The Mobile County Education Association demanded that School Board President Judy Stout release public documents detailing what the teachers’ organization called “the hundreds of thousands of dollars in taxpayer funds being doled out in the form of no-bid contracts paid by the Mobile County Public Schools.”
The demand followed what the association described as the revelation of an ethically questionable practice: the solicitation of funds from vendors who were doing business with the school system.
The core allegation
MCEA Director Wade Perry laid out a sequence that, if accurate, described a closed loop.
The school system solicited contributions from companies. Some of those companies received contracts. Many of those contracts were awarded without competitive bidding. Perry wanted to know whether the two facts were connected.

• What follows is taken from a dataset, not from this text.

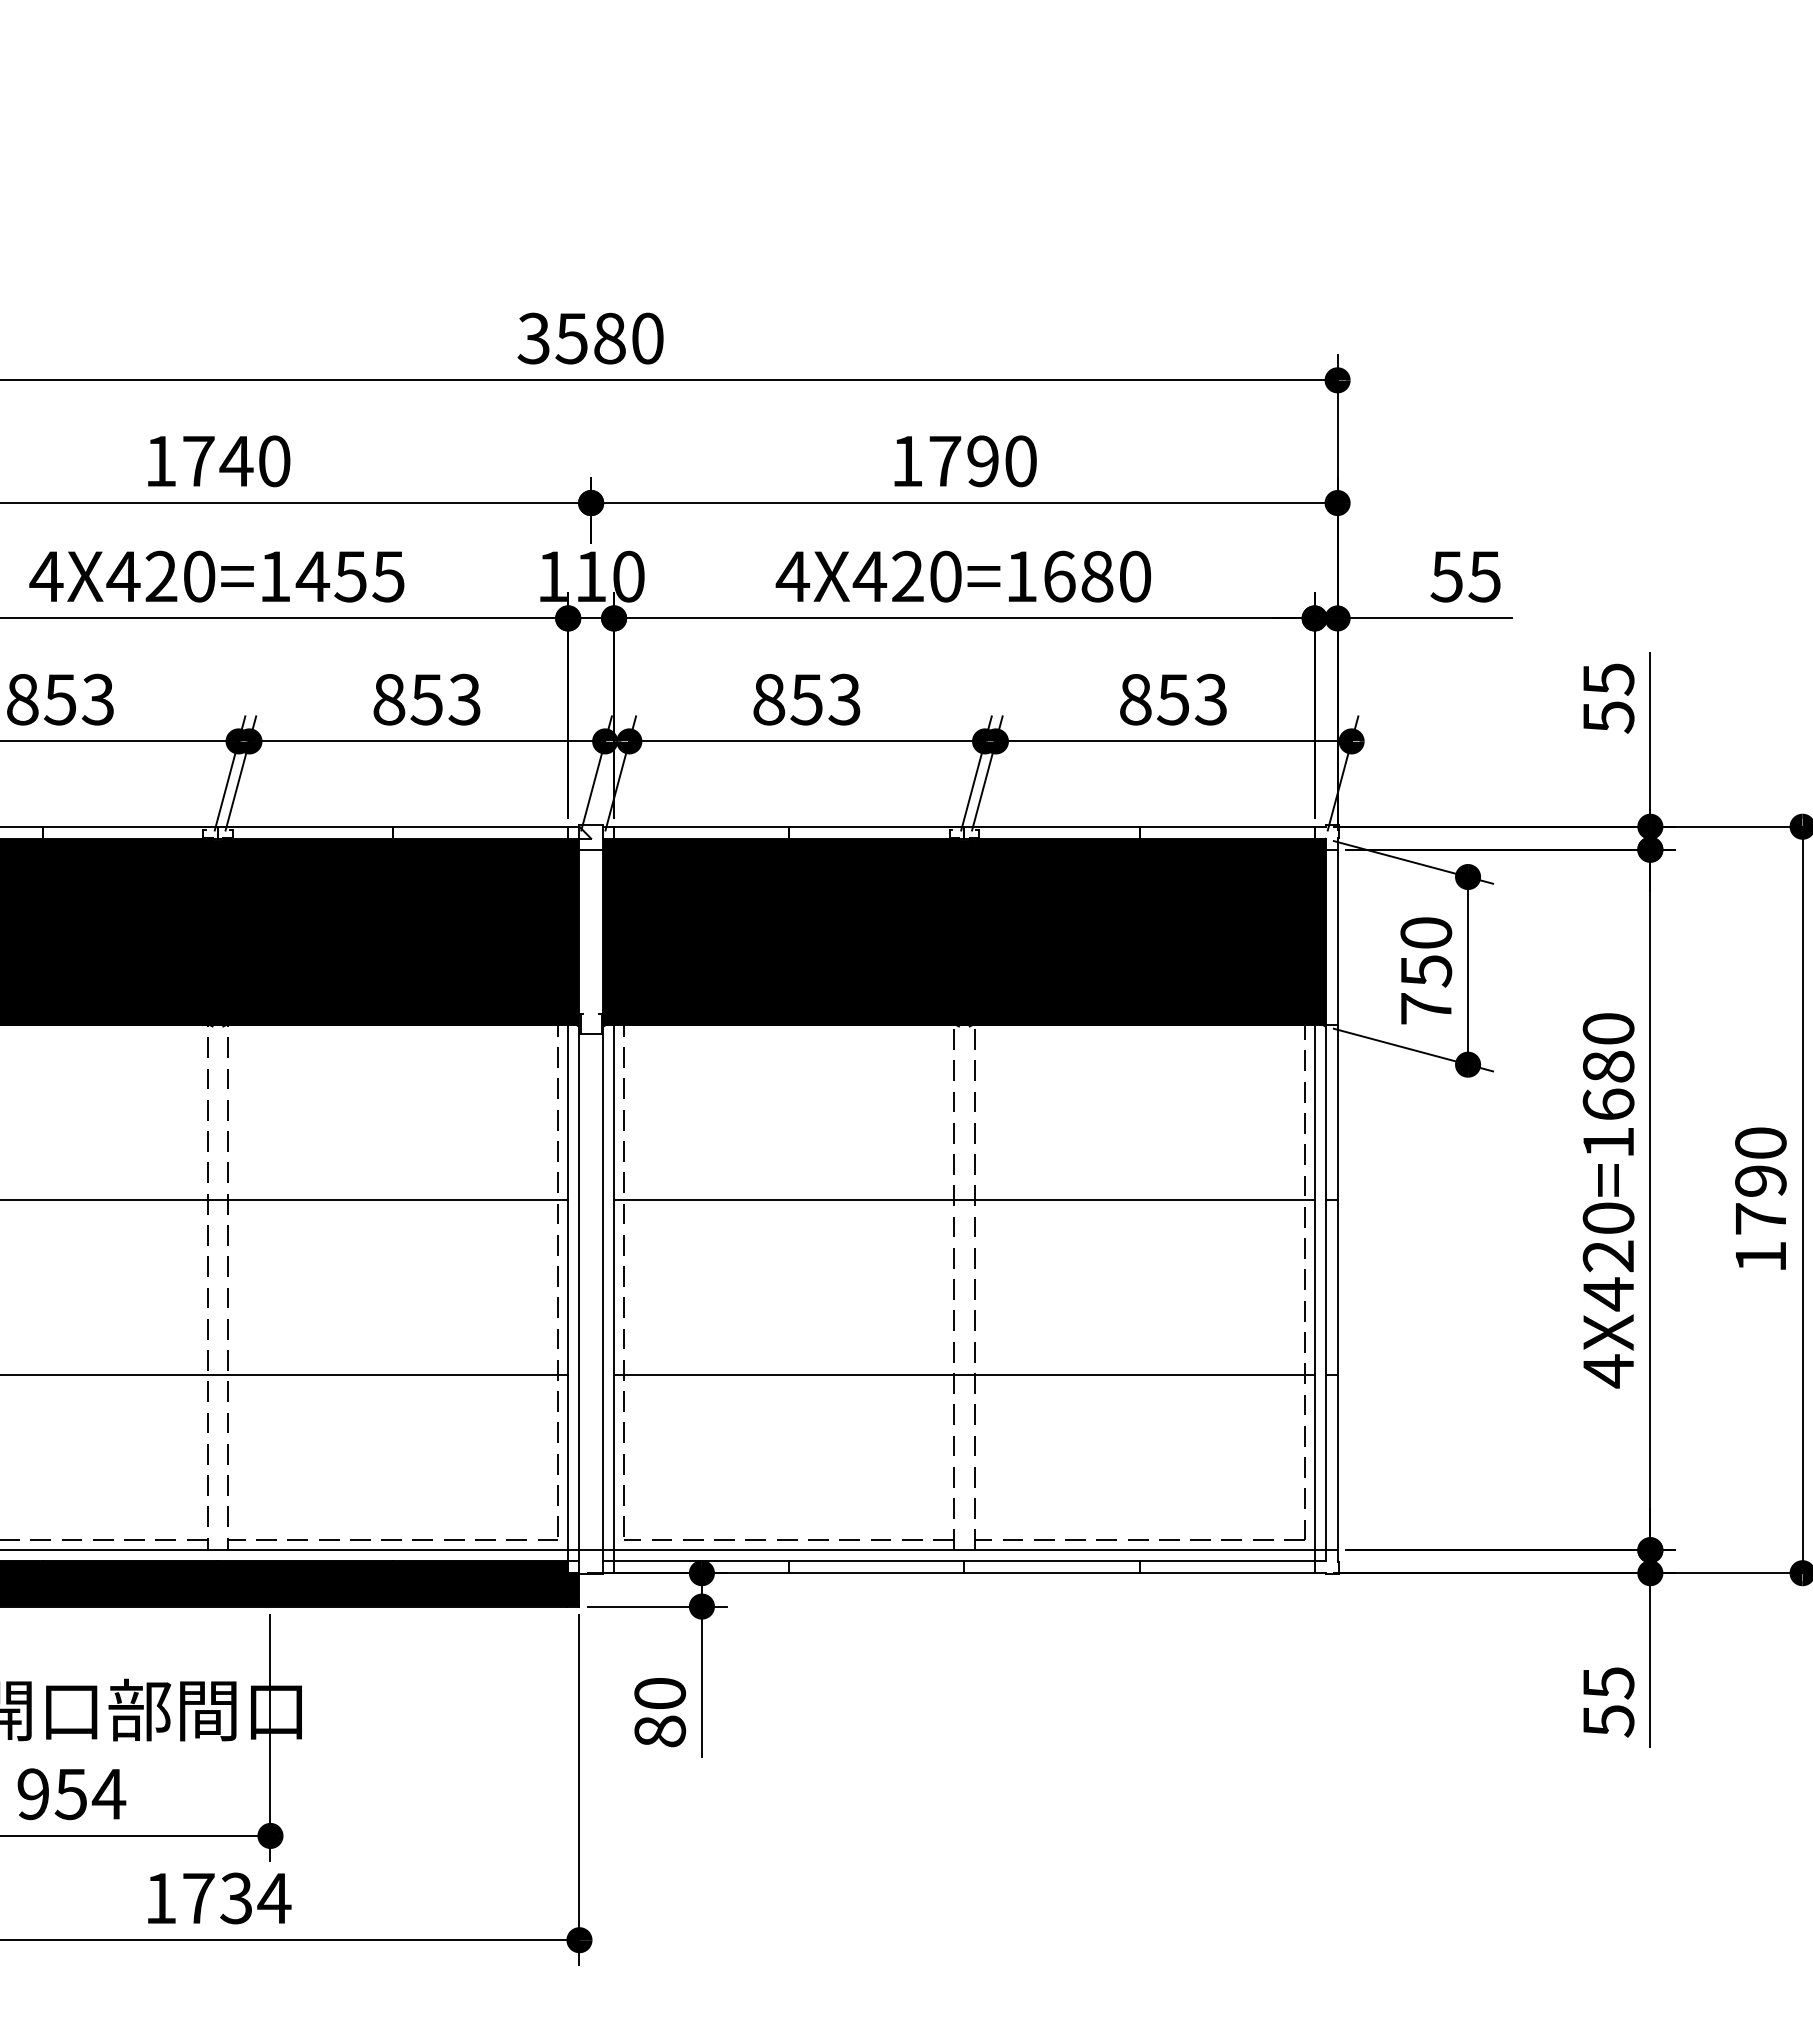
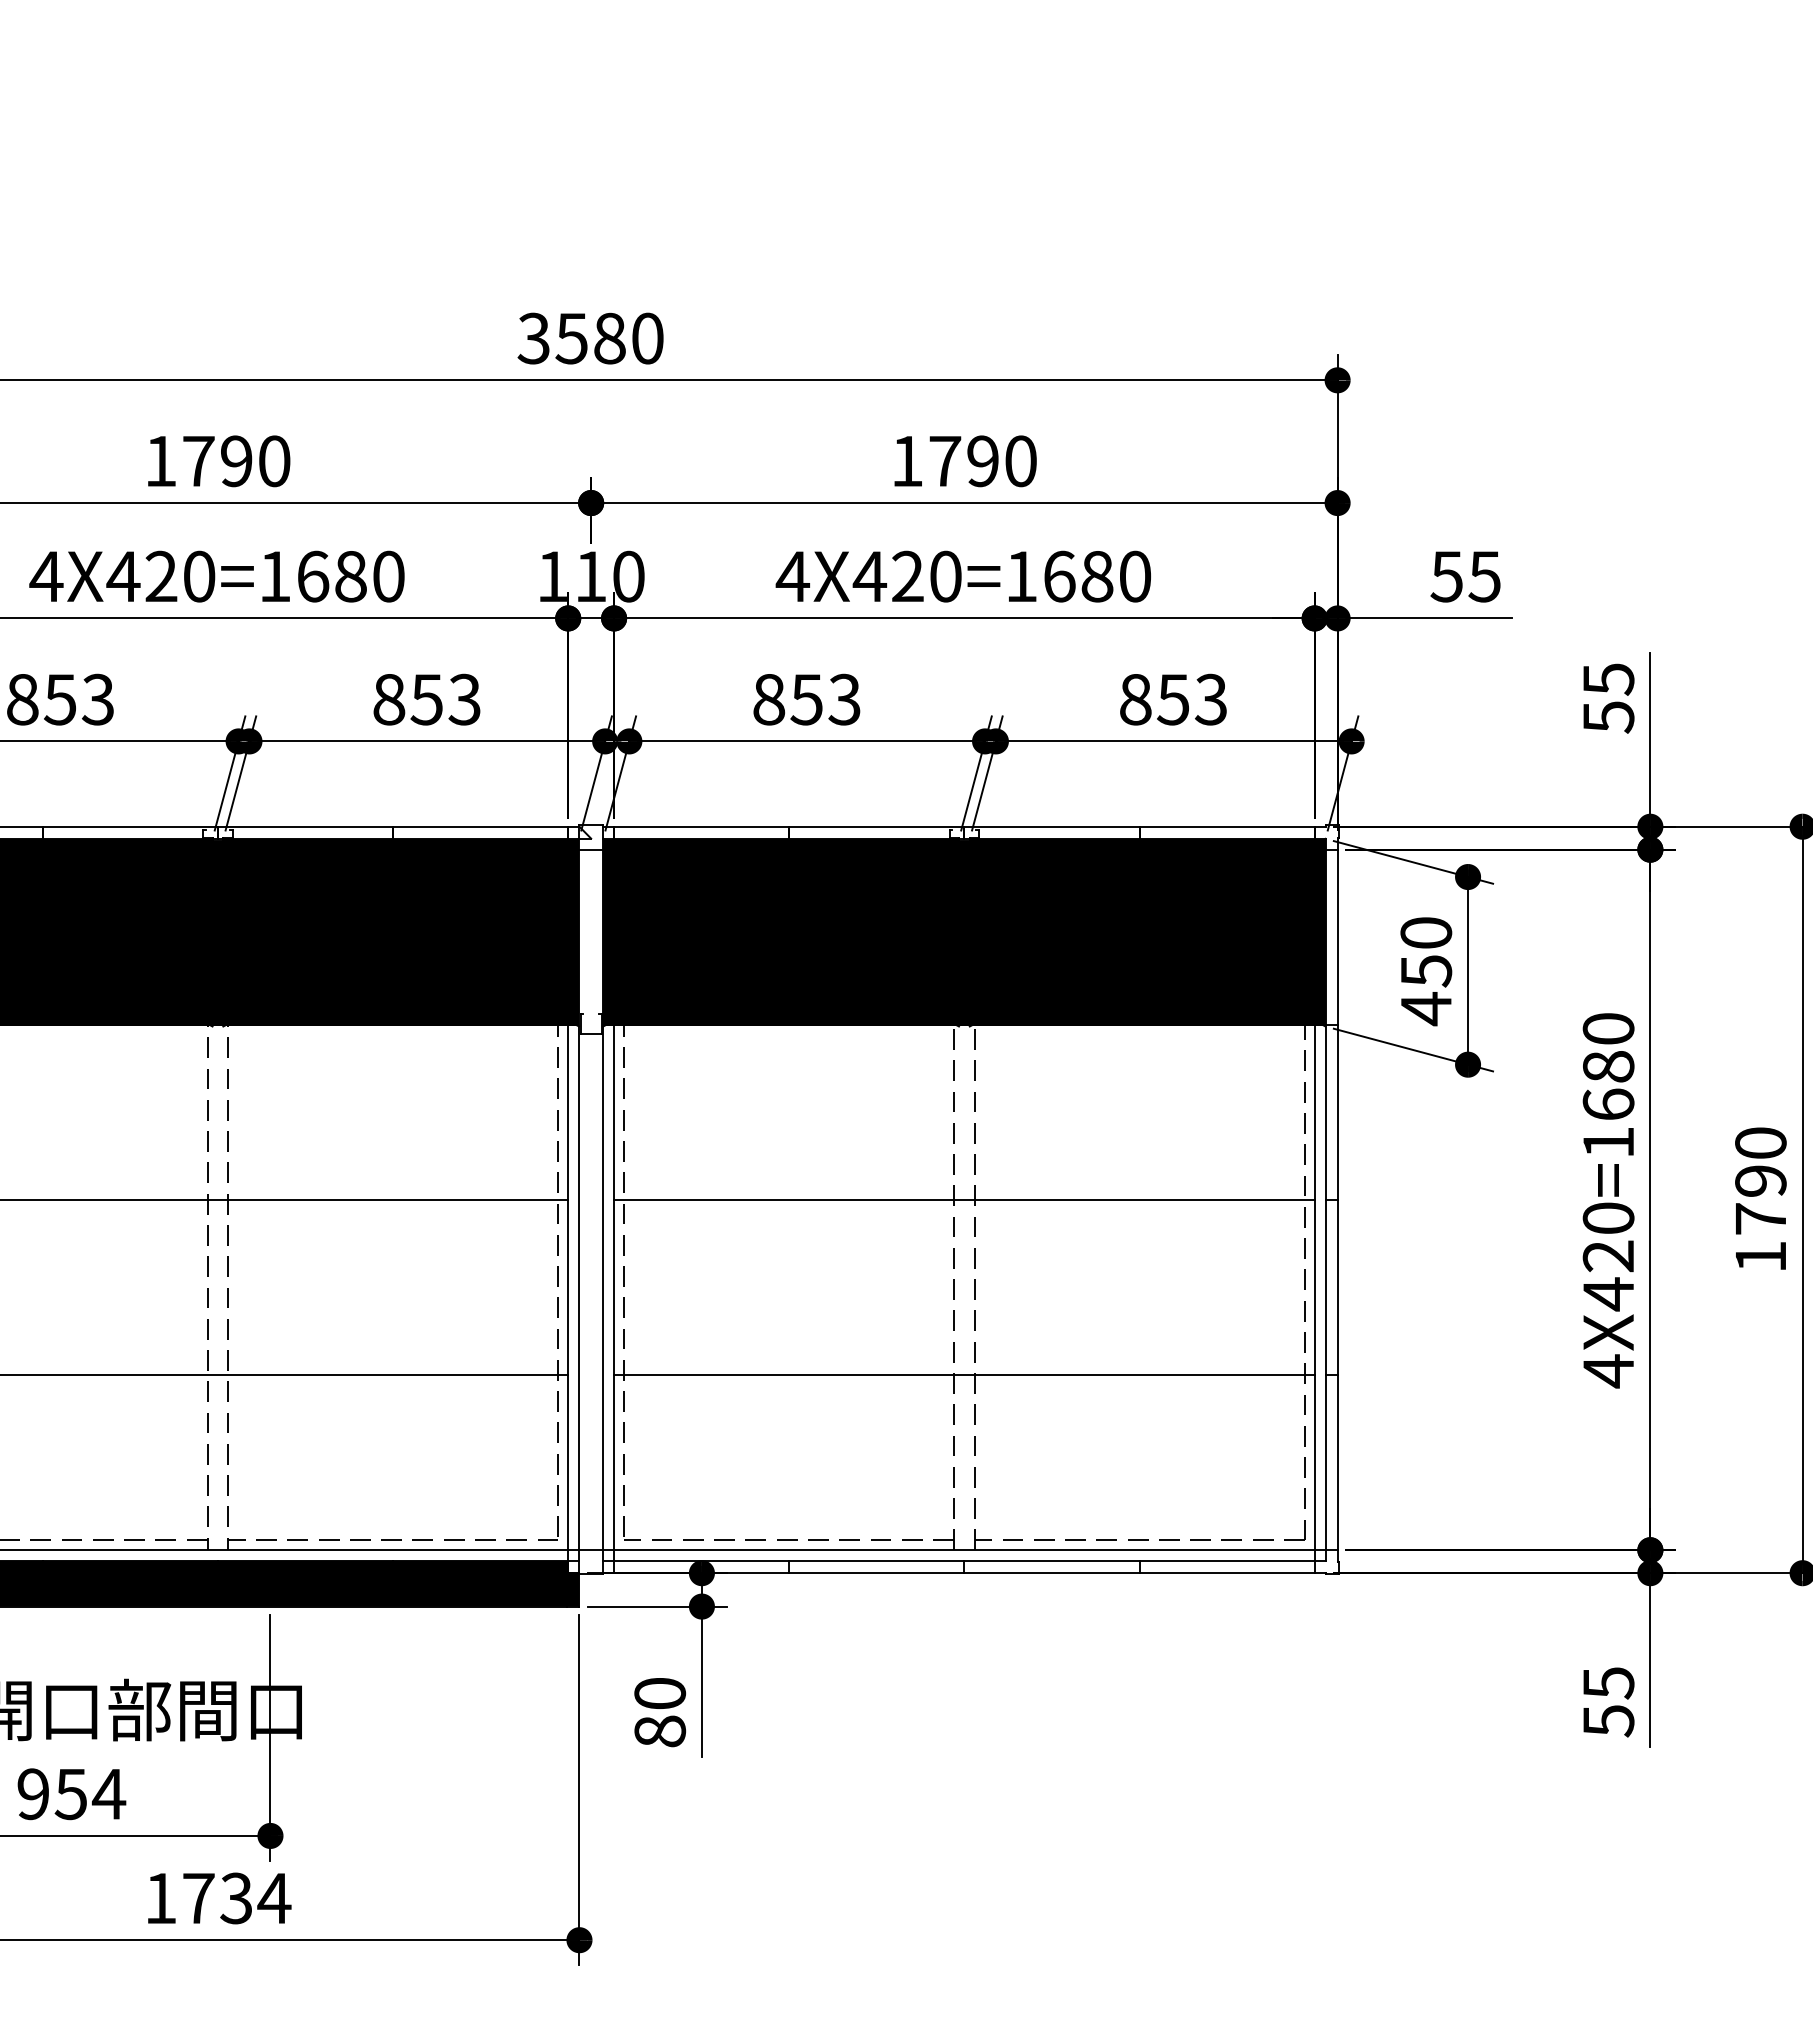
text at (236, 461): 1740 -> 1790
text at (349, 576): 4X420=1455 -> 4X420=1680
text at (1426, 1009): 750 -> 450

Specifically, the association questioned whether the firms that contributed funds to the school system received preferential treatment when they were selected for thousands of dollars in public school work, and, as Perry put it, “more importantly, whether or not the school system and the tax-payers could have gotten a better deal if these contracts had been competitively bid.”

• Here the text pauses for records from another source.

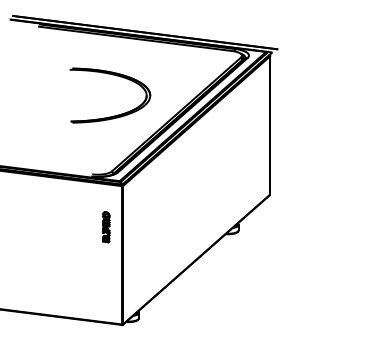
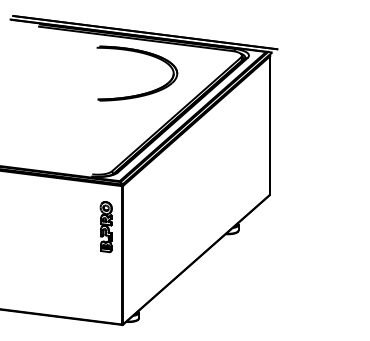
part at (116, 76) position: (116, 76) -> (143, 54)
part at (106, 227) size: 9x33 px -> 14x53 px
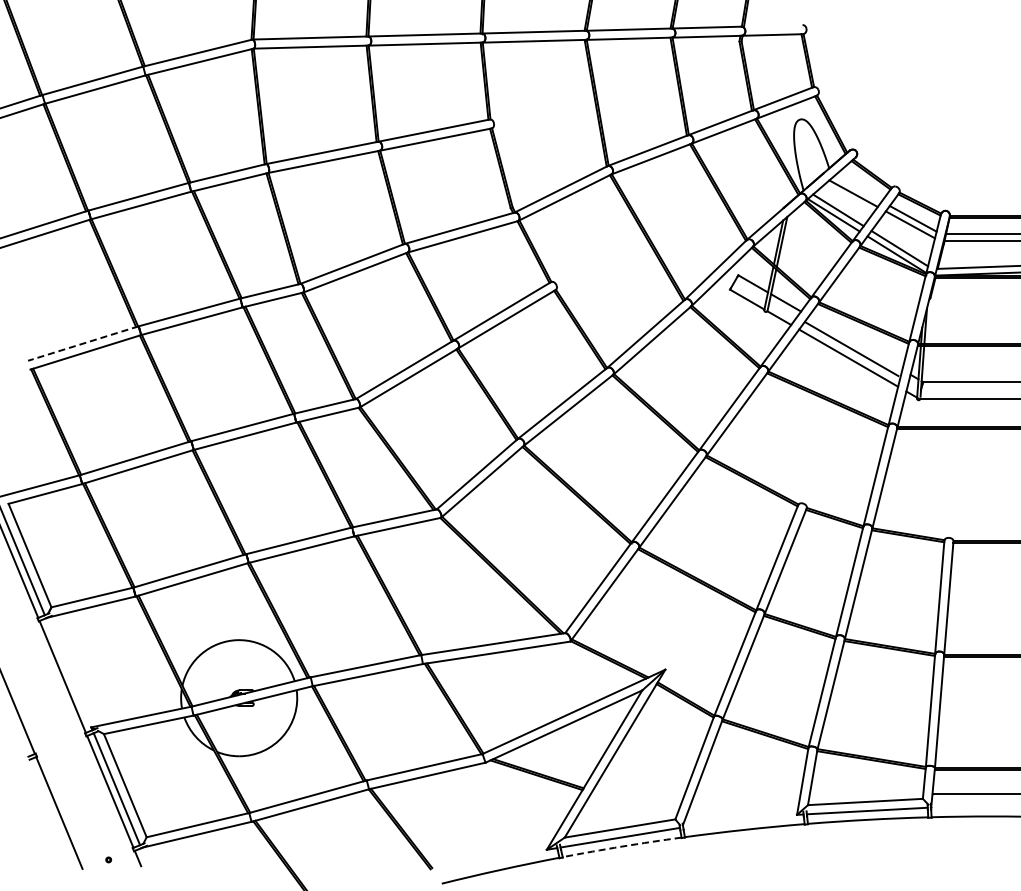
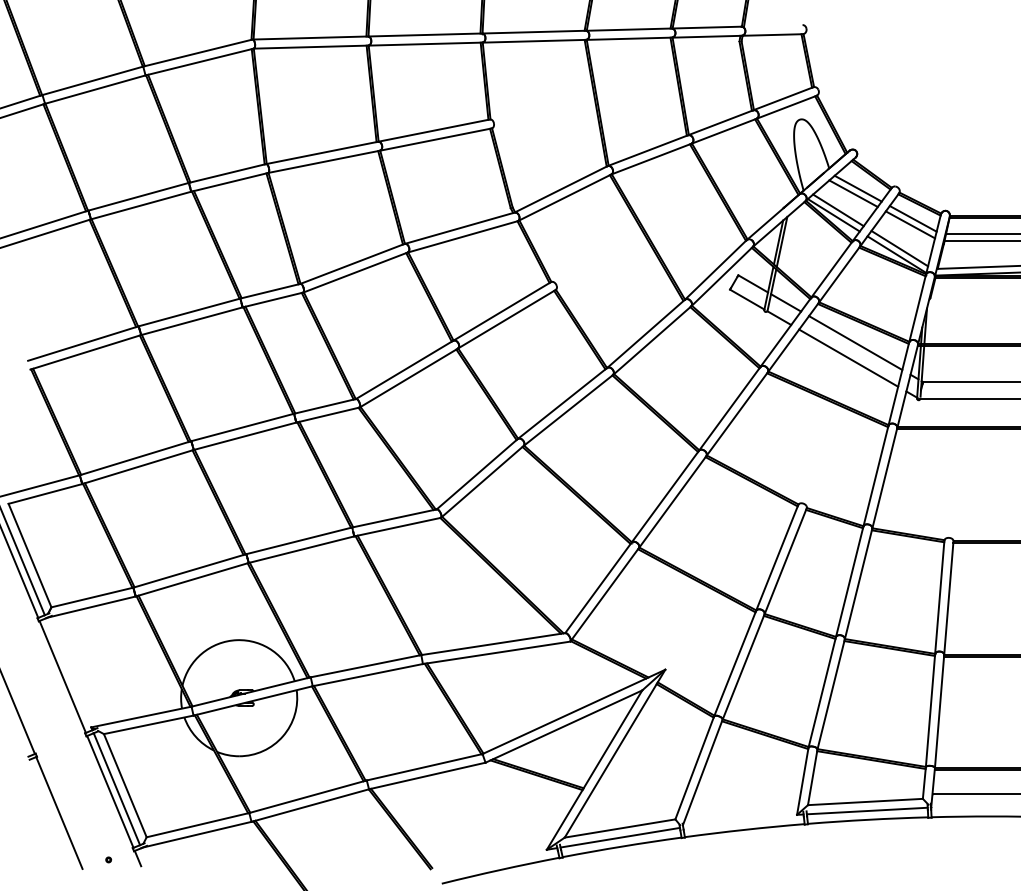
line at (857, 188): none -> present
line at (83, 343): dashed -> solid
line at (851, 349) position: (851, 349) -> (855, 343)
arc at (622, 846): dashed -> solid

“It is time for Judy Stout and the school board to come clean and publicly release any and all information regarding the solicitation of vendors and the board’s approval of thousands and thousands of dollars in no-bid contracts,” Perry said. “It’s the tax-payers’ money, not the school board’s, and the tax-payers deserve to know the truth.”

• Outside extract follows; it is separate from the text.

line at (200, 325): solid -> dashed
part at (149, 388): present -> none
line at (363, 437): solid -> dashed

He added the line that always accompanies such demands and always puts the recipient on the defensive: he anticipated prompt disclosure “if there is nothing to hide.”
The board’s response
In a letter to Perry, Stout said the request had been conveyed to School Superintendent Harold Dodge and that “the mechanics of the system’s response will be determined.”
It was, in the careful language of institutional correspondence, neither a yes nor a no.
Why no-bid contracts draw fire
Competitive bidding exists to accomplish two things: to get the taxpayer the lowest responsible price, and to remove the awarding official’s personal discretion from the transaction. Alabama’s competitive bid law requires public entities to seek bids for purchases above a statutory threshold, with carve-outs for professional services and certain other categories.
Those exceptions are where the trouble usually lives. Professional service contracts, consulting agreements and specialized purchases can be awarded on judgment rather than price, which is defensible in principle and difficult to police in practice.
Layer onto that a school system that had been asking its vendors for donations, and the appearance problem becomes acute regardless of whether any individual contract was improper. A vendor asked for a contribution by an agency that also decides who gets its business is not operating in a neutral market.
An unusual antagonist
The identity of the accuser gave the episode extra weight. This was not a taxpayer watchdog group or a defeated contractor. It was the teachers’ organization, the body that represents the system’s own employees, publicly accusing the board that employs them of mishandling public money.
Teacher organizations in Alabama had substantial political muscle, and a public break between the MCEA and the school board signaled a rupture that went beyond a records request.
The wider climate
The demand arrived in a year when the stewardship of public education money in Mobile County was already under sustained scrutiny, with questions swirling around board members, administrators and the two-year college system across town. In that atmosphere, a request for records about no-bid contracts was not going to be treated as a routine paperwork matter.
- Who asked: Mobile County Education Association, through Director Wade Perry
- Who was asked: School Board President Judy Stout
- What was sought: A full accounting of all no-bid contracts for the past several years
- The suspicion: That vendors solicited for donations received preferential treatment
- The answer so far: The request was passed to Superintendent Harold Dodge
Whether the documents would be produced, and what they would show, remained to be seen.